* [What you should do]: Count the lines in the data below that contain the word "Polsce", with capitalization matching exactly. Reply with the number alone.

* [Data for the task]:
=====

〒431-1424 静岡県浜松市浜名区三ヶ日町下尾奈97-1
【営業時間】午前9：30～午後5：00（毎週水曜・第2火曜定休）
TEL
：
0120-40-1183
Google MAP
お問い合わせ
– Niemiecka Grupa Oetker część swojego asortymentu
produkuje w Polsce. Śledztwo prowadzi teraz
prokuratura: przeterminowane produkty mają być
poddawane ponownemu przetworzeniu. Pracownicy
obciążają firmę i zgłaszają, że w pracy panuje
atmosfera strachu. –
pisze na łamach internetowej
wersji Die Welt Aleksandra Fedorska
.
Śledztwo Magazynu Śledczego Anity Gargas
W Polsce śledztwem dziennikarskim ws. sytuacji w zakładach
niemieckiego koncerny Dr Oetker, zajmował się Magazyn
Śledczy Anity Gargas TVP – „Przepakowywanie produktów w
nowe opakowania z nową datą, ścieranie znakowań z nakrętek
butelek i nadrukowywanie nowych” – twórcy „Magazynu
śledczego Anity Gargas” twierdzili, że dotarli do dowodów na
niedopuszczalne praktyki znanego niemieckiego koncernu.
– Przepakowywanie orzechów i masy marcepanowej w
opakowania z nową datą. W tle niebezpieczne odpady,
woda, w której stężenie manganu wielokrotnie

=====

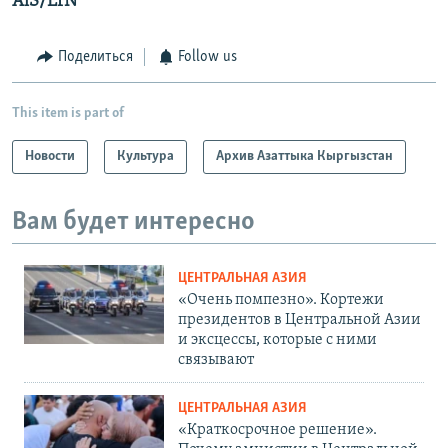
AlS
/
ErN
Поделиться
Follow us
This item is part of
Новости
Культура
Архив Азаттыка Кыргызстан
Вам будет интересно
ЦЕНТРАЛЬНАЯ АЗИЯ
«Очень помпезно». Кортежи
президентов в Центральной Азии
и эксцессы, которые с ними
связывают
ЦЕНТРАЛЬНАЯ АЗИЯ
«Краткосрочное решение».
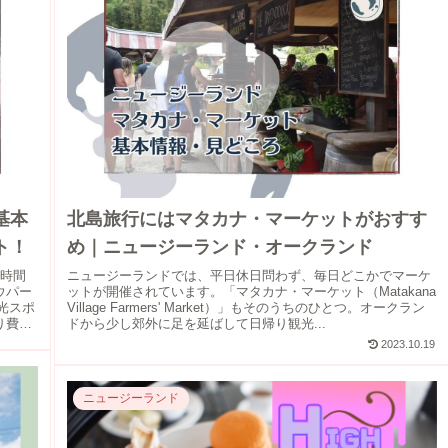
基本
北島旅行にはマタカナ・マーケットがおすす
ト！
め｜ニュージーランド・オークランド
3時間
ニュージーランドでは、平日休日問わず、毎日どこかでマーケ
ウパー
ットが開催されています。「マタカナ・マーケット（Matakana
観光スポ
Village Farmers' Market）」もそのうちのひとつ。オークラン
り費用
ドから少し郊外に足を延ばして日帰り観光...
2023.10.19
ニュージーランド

=====

* [Solved exercise]: 2